PROBLEMS AND TASKS:
1. In the book review below, why does the reviewer find the comparison with other species useful? Answer in one to three sentences.
2. Please quote the book review word for word, starting at "What did the author do well?" and ending at "would feel like.".

READING TEXT:
+ + + + + + +

What did the author do well?
This book was jam packed with information. The book combines many fields, such as physiology, evolution, philosophy, and many more. The chapters were very thorough in explaining concepts to an unfamiliar audience. It was very clear that Ashcroft is a physiology professor at Oxford through the well explained physiology in understandable terms.
The book also had anecdotal stories and important photos. The incorporation of quotes from important figures throughout the book helped to visualize the different sickness or dangers associated with these extremes. Specifically, the quote from a climber experiencing mountain sickness set a very clear image of what this sickness would feel like.
The organization of the book into the seven chapters provides a nice layout that touches on a wide range of extreme conditions, from the bottom of the ocean to outer-space. The inclusion of natives and their adaptations to these environments was much appreciated in the investigation of how some organisms can survive such extremes. It was also very useful comparing other species, such as birds in regard to flight and sperm whales in regard to the bends, as it gives a better understanding of what humans lack that prevent us from thriving in these situations.
What did the author do wrong?
Some parts of the book were a little too detailed, such as the chemical explanations of respiration and hemoglobin function. At points, this book reads more like a textbook chockfull of academic jargon.

+ + + + + + +

STORED DATA:
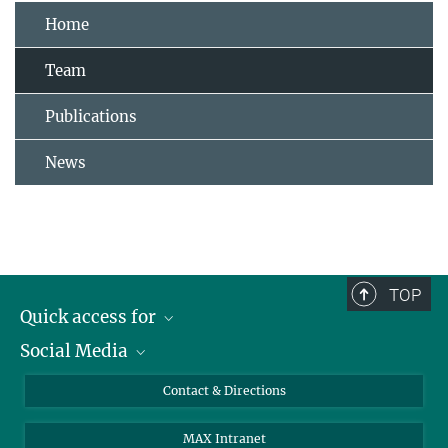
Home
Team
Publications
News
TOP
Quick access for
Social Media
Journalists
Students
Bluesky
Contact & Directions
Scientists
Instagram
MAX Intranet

+ + + + + + +

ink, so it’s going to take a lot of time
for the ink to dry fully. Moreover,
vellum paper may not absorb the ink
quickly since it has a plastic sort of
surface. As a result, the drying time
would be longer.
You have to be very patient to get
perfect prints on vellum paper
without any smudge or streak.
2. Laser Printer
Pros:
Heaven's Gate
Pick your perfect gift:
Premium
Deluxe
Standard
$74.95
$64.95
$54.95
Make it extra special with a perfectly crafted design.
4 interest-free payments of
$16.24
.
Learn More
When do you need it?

+ + + + + + +

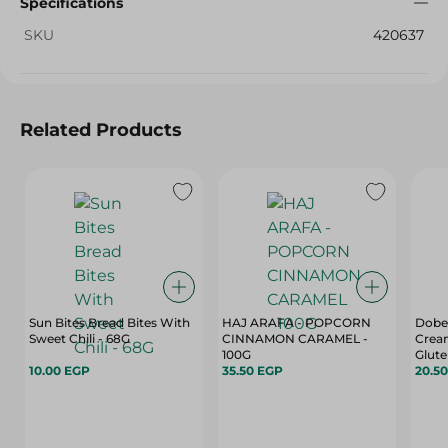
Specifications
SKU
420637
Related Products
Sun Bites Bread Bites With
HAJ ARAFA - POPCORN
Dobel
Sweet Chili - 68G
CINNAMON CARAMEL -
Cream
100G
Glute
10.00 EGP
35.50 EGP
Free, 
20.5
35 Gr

+ + + + + + +

PER-TASK ANSWERS:
1. The reviewer finds the comparisons with birds (flight) and sperm whales (the bends) useful because they give a better understanding of what humans lack that keeps us from thriving in those extreme situations.

2.
What did the author do well?
This book was jam packed with information. The book combines many fields, such as physiology, evolution, philosophy, and many more. The chapters were very thorough in explaining concepts to an unfamiliar audience. It was very clear that Ashcroft is a physiology professor at Oxford through the well explained physiology in understandable terms.
The book also had anecdotal stories and important photos. The incorporation of quotes from important figures throughout the book helped to visualize the different sickness or dangers associated with these extremes. Specifically, the quote from a climber experiencing mountain sickness set a very clear image of what this sickness would feel like.